To-do item:
Reproduce the text lines from every row below verbatim, leaving out the pictures.

· · · · · · ·

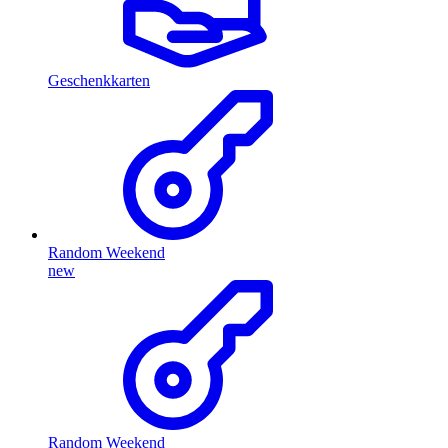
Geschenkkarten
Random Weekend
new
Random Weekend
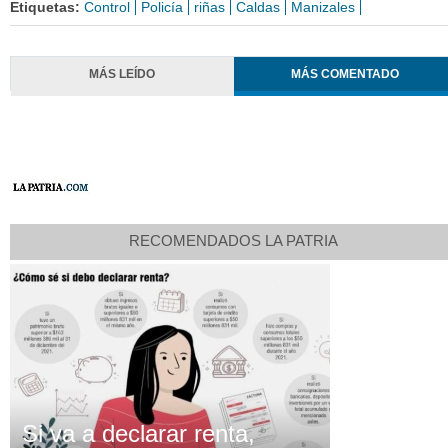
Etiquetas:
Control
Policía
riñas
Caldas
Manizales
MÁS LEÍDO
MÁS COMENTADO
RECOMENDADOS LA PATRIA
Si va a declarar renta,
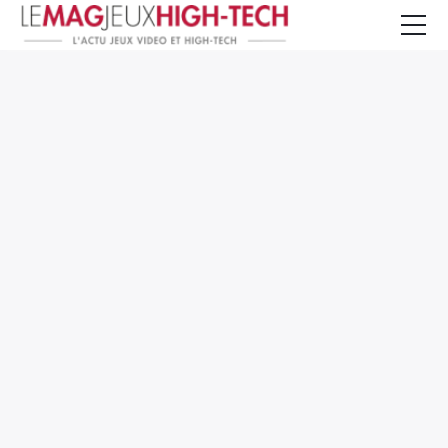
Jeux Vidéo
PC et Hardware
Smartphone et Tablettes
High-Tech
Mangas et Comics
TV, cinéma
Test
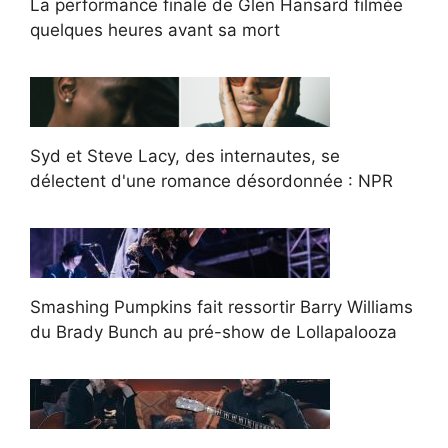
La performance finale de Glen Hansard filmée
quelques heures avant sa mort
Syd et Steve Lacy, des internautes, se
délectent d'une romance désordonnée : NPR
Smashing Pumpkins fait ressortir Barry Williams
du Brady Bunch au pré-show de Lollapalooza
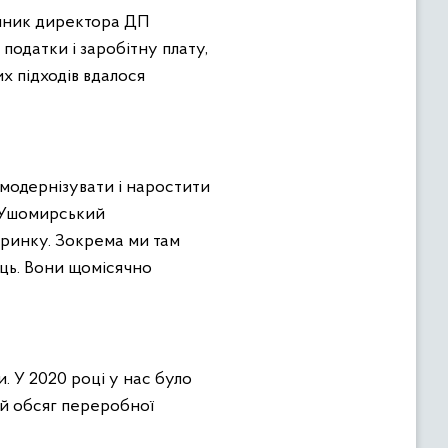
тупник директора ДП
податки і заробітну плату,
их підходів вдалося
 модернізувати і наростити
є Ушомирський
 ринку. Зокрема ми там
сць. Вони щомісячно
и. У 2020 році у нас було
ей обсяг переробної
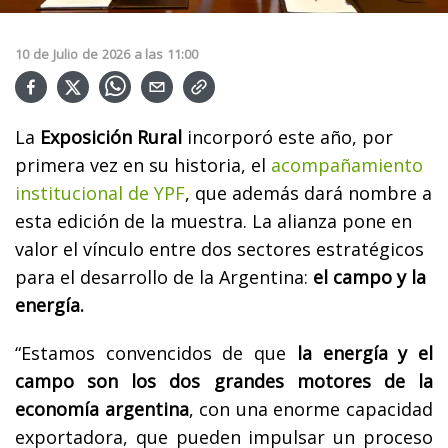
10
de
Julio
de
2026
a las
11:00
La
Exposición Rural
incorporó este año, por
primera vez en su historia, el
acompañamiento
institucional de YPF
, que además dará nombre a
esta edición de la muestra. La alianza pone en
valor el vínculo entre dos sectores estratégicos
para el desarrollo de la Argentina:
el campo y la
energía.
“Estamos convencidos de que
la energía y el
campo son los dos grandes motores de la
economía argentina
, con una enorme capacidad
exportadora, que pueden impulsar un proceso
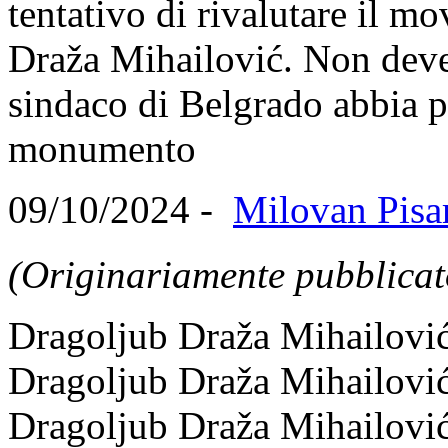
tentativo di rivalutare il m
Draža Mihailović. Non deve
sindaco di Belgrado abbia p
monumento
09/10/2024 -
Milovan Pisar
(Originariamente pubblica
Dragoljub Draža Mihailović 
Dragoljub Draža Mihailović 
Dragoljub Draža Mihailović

· · · · · · ·

Answer to the problem:
Geschenkkarten
Random Weekend
new
Random Weekend
Etiquetas:
Control
Policía
riñas
Caldas
Manizales
MÁS LEÍDO
MÁS COMENTADO
RECOMENDADOS LA PATRIA
Si va a declarar renta,
Jeux Vidéo
PC et Hardware
Smartphone et Tablettes
High-Tech
Mangas et Comics
TV, cinéma
Test
La performance finale de Glen Hansard filmée
quelques heures avant sa mort
Syd et Steve Lacy, des internautes, se
délectent d'une romance désordonnée : NPR
Smashing Pumpkins fait ressortir Barry Williams
du Brady Bunch au pré-show de Lollapalooza
тупник директора ДП
податки і заробітну плату,
их підходів вдалося
 модернізувати і наростити
є Ушомирський
 ринку. Зокрема ми там
сць. Вони щомісячно
и. У 2020 році у нас було
ей обсяг переробної
10
de
Julio
de
2026
a las
11:00
La
Exposición Rural
incorporó este año, por
primera vez en su historia, el
acompañamiento
institucional de YPF
, que además dará nombre a
esta edición de la muestra. La alianza pone en
valor el vínculo entre dos sectores estratégicos
para el desarrollo de la Argentina:
el campo y la
energía.
“Estamos convencidos de que
la energía y el
campo son los dos grandes motores de la
economía argentina
, con una enorme capacidad
exportadora, que pueden impulsar un proceso
tentativo di rivalutare il m
Draža Mihailović. Non deve
sindaco di Belgrado abbia p
monumento
09/10/2024 -
Milovan Pisar
(Originariamente pubblica
Dragoljub Draža Mihailović 
Dragoljub Draža Mihailović 
Dragoljub Draža Mihailović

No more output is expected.